Recently, the demand for peat has been on the increase, since Russia decided to raise the national energy production by means of peat combustion. This represents a relatively simple and readily available source of energy and allows the country to allocate a larger percentage of its oil and natural gas resources to the export market. Unfortunately, this development will also impact regions with fewer peatlands and peat reserves that have thus far remained largely untouched. The change in energy policy raises the danger that many hitherto undisturbed peatlands will be drained and exploited for peat extraction.


In this area of tension we face the challenge to identify the “best“ option for climate and biodiversity, while at the same time attempting to integrate the demands of the energy policy. As part of this project we developed a decision support system (DSS). Taking into account the various demands of conservation, peat extraction, rewetting, and additional forms of land use, this system will generate a “decision tree” that can point to win-win strategies and lead to optimal decision-making. Although, for conservation and climate protection in this case, “winning” may actually mean, “losing the least”.

The implementation of the DSS requires an inventory of the drained peatlands. Potential forms of land use for these peatlands (peat extraction, agriculture, forestry, paludiculture, nature conservation) will be analysed in regard to their restoration potential, climatic effects, and political demands.
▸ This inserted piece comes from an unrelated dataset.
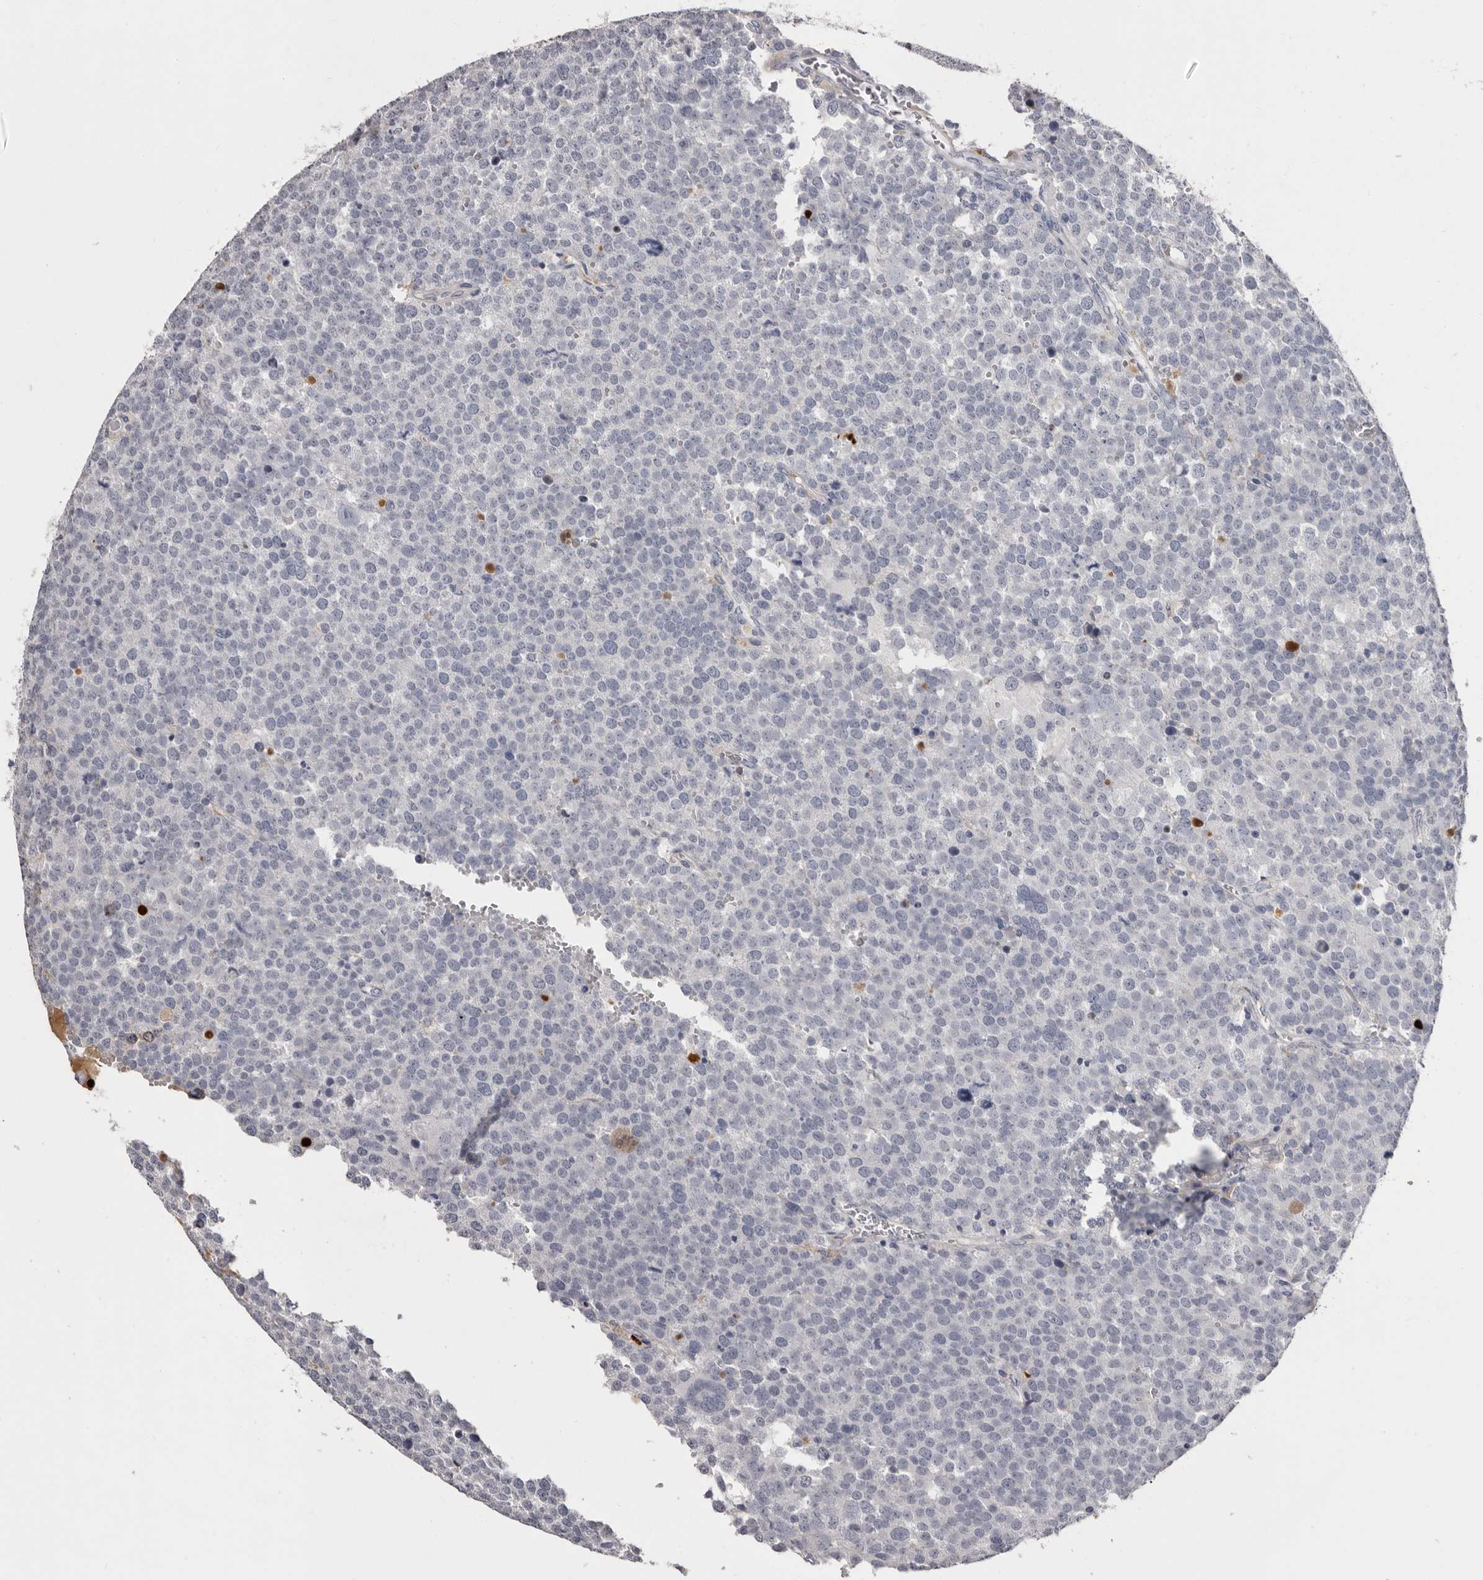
{"staining": {"intensity": "negative", "quantity": "none", "location": "none"}, "tissue": "testis cancer", "cell_type": "Tumor cells", "image_type": "cancer", "snomed": [{"axis": "morphology", "description": "Seminoma, NOS"}, {"axis": "topography", "description": "Testis"}], "caption": "Seminoma (testis) was stained to show a protein in brown. There is no significant positivity in tumor cells.", "gene": "KLHL38", "patient": {"sex": "male", "age": 71}}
The DSS also contributes to the supra-regional protection of peatland ecosystems, since the criteria developed within the DSS apply to Belarus and Ukraine, as well. These countries have developed similar government programmes that aim at the reactivation and intensification of peat extraction, especially in peatlands drained before 1990.
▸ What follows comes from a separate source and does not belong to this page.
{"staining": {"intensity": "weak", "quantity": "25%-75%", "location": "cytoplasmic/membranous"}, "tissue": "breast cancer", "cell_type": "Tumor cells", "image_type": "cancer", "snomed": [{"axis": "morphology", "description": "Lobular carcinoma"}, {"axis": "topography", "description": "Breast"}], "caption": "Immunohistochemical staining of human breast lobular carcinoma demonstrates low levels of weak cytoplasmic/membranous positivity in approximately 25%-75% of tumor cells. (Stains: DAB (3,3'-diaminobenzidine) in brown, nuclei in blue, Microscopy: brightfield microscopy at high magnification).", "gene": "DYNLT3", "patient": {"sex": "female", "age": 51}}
This project of the Michael Succow Foundation is financed  by the German Federal Ministry for the Environment, Nature Conservation and Nuclear Safety through the Deutsche Gesellschaft für Internationale Zusammenarbeit (GIZ) Gmbh (German Society for International Co-operation) as part of the International Climate Initiative. Project partners are the University of Greifswald, Wetlands International Russia, and the Institute of Forest Science at the Russian Academy of Sciences.